◆ EXCERPT TO READ
---
A single 5mg dose of Eliquis (apixaban) stays in your system for roughly 42 to 72 hours, depending on your age, kidney function, and other medications you take. The drug has a half-life of about 12 hours, meaning half of it is eliminated every 12 hours. After five to six half-lives, the amount remaining is negligible, which puts the typical full clearance window at two to three days.
How the Half-Life Works
Eliquis reaches its peak concentration in your blood about 3 to 4 hours after you swallow a tablet. From that point, the drug’s level drops by roughly half every 12 hours. So after 12 hours, about half the dose remains active. After 24 hours, roughly a quarter. After 36 hours, about an eighth. By 60 to 72 hours, the residual amount is too small to have a meaningful anticoagulant effect.
Published pharmacokinetic data puts the half-life anywhere from 8 to 15 hours, with 12 hours being the most commonly cited average. If your personal half-life is on the shorter end (8 hours), the drug clears faster. If it’s on the longer end, clearance takes closer to three full days.
What Slows Clearance Down
Kidney Function
Your kidneys handle a significant portion of Eliquis elimination. When kidney function is reduced, the drug lingers longer and reaches higher concentrations between doses. In one study of atrial fibrillation patients, those with moderate kidney impairment had roughly double the trough concentration of the drug compared to people with normal kidney function, both taking the same 5mg dose. That means the drug is effectively staying in the system at higher levels for longer, even though the half-life number doesn’t change dramatically on paper.
Medications That Interact
Eliquis is broken down in the body primarily through a liver enzyme pathway and a transport protein. Certain medications block both of these routes simultaneously, which can double your exposure to the drug. Strong inhibitors of these pathways, such as the antifungal ketoconazole, increased Eliquis blood levels by 100% in FDA clinical pharmacology studies. That effectively means the drug acts as if you took a higher dose and stays active longer.
The reverse is also true. Strong inducers of the same pathways, like the antibiotic rifampin, cut Eliquis exposure roughly in half, clearing it from your system faster than normal. Moderate inhibitors generally don’t change things enough to matter clinically.
Age and Body Weight
Older adults and people with lower body weight tend to have higher drug concentrations. This is partly because kidney function naturally declines with age and partly because a smaller body means a smaller volume for the drug to distribute through. If you’re over 75 or weigh less than 60 kg (about 132 lbs), Eliquis likely stays active in your system toward the longer end of the clearance window.
---
◆ EXTRACTED INFORMATION
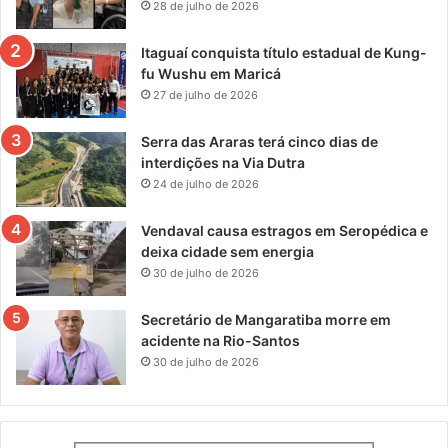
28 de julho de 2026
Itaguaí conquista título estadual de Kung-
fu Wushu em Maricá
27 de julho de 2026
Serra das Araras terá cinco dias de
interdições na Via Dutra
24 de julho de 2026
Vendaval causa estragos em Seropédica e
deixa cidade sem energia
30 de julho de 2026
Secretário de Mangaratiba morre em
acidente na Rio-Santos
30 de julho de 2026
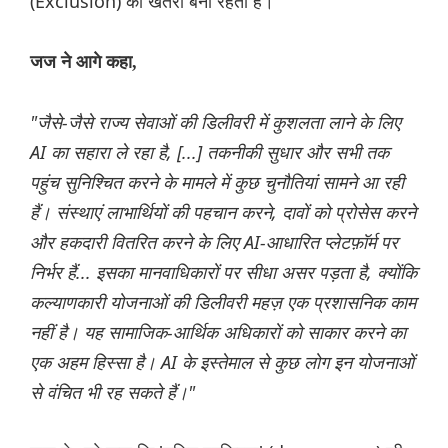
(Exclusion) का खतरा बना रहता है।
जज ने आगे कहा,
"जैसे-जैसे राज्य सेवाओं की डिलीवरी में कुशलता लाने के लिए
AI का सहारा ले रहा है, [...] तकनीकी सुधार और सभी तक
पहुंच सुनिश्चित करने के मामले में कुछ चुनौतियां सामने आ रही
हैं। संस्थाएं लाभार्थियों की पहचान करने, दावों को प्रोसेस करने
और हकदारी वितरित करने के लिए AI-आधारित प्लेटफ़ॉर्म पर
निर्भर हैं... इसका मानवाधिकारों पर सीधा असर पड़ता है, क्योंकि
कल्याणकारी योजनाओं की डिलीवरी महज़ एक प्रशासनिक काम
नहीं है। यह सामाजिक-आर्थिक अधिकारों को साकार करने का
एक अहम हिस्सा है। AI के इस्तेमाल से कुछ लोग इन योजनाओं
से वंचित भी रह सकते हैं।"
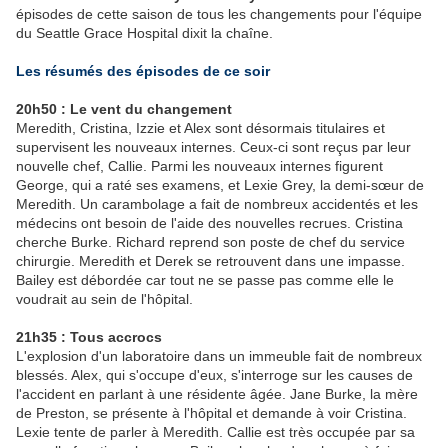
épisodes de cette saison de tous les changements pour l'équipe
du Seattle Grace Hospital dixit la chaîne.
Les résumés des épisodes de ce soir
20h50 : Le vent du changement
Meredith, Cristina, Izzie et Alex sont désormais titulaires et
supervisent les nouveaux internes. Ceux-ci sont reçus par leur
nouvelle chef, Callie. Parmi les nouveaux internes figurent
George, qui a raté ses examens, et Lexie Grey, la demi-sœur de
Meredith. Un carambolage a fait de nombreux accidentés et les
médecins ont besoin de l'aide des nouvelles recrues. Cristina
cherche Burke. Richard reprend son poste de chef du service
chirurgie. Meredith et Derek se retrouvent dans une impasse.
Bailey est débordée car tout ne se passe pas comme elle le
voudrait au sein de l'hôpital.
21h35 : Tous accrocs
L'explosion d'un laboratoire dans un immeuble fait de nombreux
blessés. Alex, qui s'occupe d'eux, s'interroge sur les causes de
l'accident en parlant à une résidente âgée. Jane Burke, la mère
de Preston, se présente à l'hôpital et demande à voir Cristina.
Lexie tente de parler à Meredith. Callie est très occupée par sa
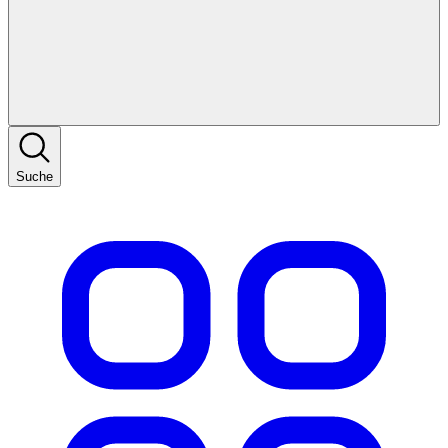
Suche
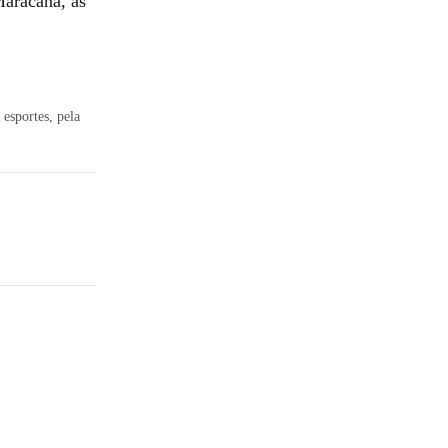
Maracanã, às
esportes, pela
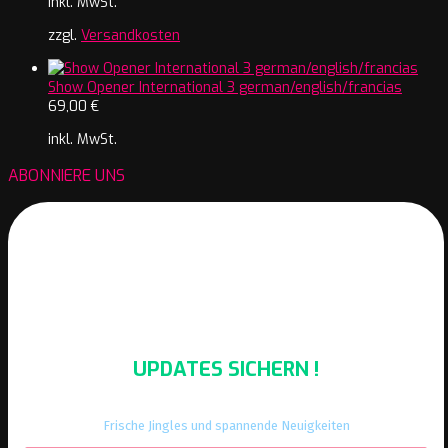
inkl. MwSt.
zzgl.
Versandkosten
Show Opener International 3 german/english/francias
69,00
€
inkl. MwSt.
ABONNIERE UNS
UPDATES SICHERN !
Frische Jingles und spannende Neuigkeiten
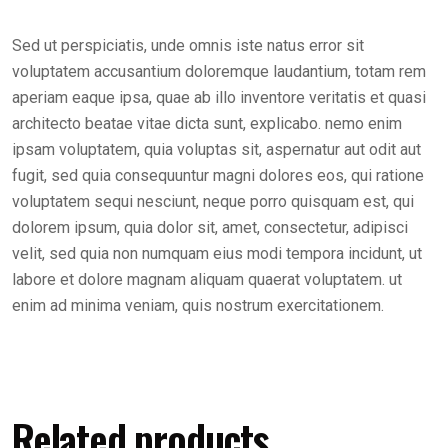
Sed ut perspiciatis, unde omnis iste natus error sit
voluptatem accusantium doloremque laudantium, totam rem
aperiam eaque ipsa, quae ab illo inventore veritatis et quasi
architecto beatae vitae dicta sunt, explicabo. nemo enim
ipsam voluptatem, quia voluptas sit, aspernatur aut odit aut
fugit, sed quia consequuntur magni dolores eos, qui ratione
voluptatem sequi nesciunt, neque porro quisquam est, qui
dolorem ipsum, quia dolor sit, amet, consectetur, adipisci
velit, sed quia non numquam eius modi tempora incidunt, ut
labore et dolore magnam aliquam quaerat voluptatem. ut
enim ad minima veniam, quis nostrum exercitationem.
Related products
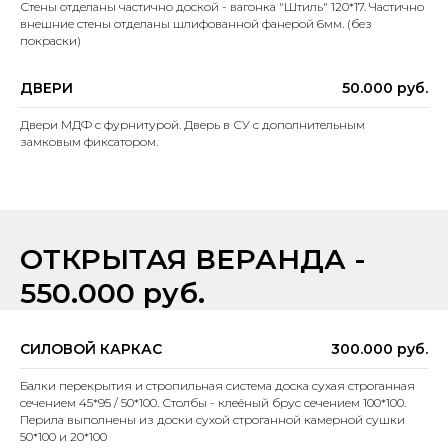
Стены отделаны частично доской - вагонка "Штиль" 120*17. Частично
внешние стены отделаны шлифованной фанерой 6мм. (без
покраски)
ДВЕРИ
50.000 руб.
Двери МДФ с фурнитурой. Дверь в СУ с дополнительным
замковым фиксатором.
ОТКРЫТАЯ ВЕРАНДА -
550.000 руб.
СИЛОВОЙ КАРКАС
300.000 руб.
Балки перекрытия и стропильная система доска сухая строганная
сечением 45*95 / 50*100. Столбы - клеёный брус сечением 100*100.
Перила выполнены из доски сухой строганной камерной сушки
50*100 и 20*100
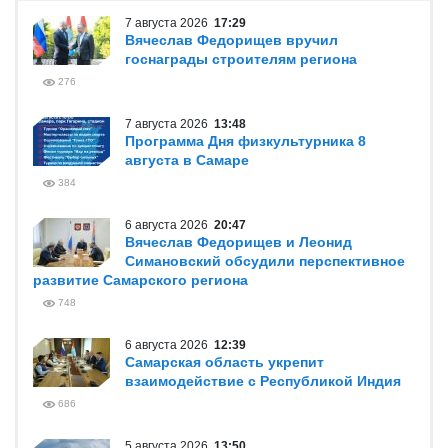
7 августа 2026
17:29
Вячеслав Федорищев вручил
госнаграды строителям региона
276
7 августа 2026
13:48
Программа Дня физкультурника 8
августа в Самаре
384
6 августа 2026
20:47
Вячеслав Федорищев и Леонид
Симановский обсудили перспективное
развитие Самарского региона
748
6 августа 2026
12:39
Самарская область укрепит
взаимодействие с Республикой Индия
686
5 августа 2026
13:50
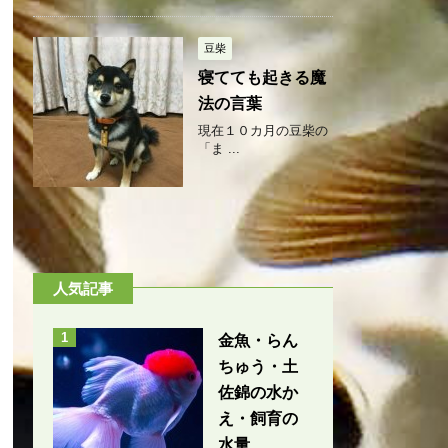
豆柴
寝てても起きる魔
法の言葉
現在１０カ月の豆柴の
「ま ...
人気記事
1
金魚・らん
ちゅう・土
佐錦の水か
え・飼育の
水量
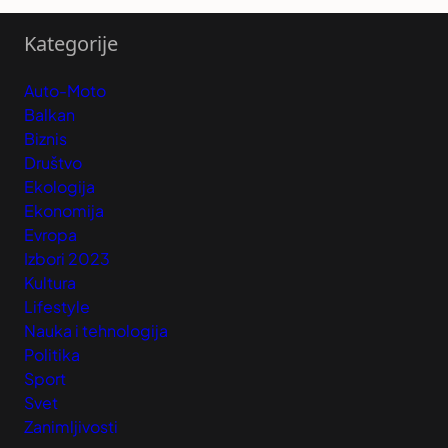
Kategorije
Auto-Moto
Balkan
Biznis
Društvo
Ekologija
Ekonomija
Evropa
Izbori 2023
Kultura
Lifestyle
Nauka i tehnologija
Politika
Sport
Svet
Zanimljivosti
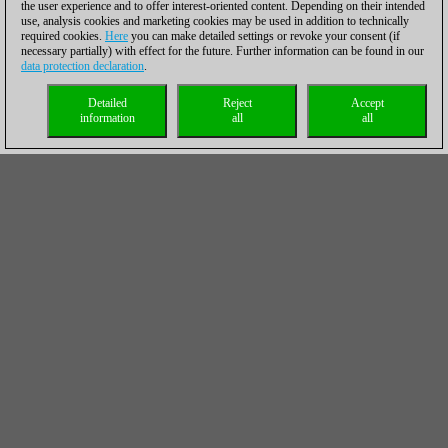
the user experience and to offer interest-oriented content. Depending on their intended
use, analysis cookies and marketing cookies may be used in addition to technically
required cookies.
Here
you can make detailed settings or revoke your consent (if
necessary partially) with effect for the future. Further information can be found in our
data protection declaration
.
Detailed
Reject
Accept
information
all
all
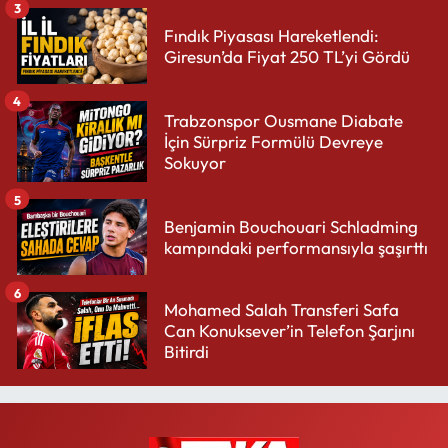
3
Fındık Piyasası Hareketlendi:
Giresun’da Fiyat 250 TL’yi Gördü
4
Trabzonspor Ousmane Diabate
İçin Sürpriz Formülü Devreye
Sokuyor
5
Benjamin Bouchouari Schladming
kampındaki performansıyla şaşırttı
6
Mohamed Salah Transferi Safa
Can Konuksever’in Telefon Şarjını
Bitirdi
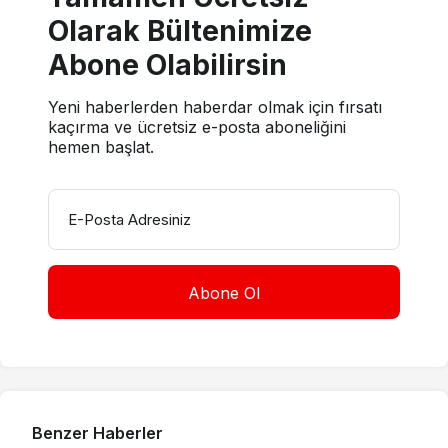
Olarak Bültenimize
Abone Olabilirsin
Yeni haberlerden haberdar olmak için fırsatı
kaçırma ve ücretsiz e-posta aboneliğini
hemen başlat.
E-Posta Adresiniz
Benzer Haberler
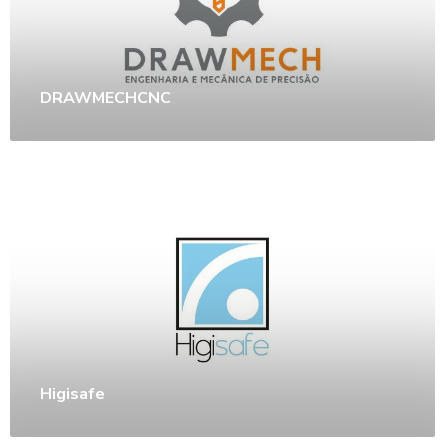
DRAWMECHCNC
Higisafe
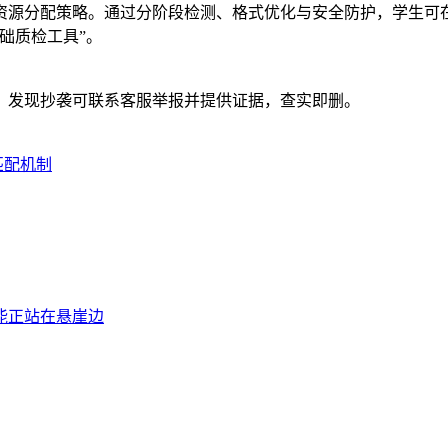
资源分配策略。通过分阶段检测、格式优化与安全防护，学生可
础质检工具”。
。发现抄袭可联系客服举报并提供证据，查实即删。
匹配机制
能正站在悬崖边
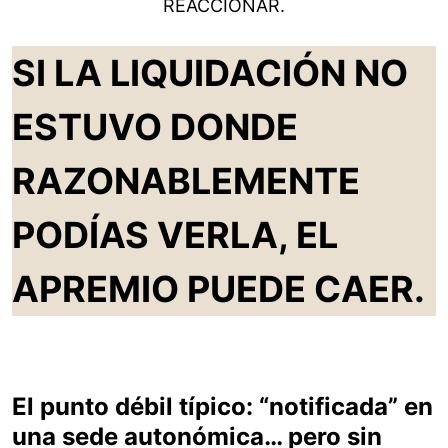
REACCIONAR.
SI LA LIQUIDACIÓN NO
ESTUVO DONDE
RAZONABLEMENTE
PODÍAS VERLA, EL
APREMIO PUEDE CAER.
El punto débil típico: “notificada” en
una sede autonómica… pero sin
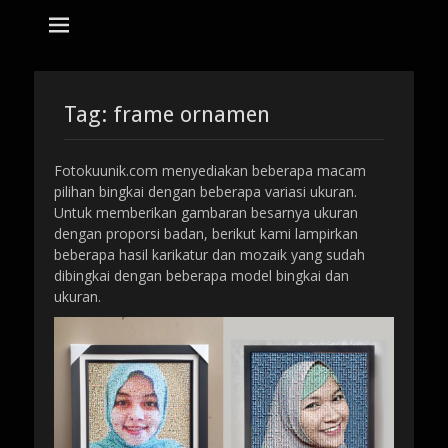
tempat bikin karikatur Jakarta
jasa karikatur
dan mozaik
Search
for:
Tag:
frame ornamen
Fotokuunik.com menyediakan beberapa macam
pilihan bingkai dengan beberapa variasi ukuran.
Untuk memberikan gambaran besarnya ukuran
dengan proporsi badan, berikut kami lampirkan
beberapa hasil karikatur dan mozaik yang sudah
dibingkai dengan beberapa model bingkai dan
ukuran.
---
◆ WHAT THIS EXERCISE ASKS
1) Write out the Eliquis text word for word from "A single 5mg" to "meaningful anticoagulant effect.".
2) According to the Eliquis text, how long after a tablet is swallowed does the drug reach its peak concentration in the blood?
Rely only on the Eliquis text, not on the rows.

◆ PER-TASK ANSWERS
1)
A single 5mg dose of Eliquis (apixaban) stays in your system for roughly 42 to 72 hours, depending on your age, kidney function, and other medications you take. The drug has a half-life of about 12 hours, meaning half of it is eliminated every 12 hours. After five to six half-lives, the amount remaining is negligible, which puts the typical full clearance window at two to three days.
How the Half-Life Works
Eliquis reaches its peak concentration in your blood about 3 to 4 hours after you swallow a tablet. From that point, the drug’s level drops by roughly half every 12 hours. So after 12 hours, about half the dose remains active. After 24 hours, roughly a quarter. After 36 hours, about an eighth. By 60 to 72 hours, the residual amount is too small to have a meaningful anticoagulant effect.

2) About 3 to 4 hours.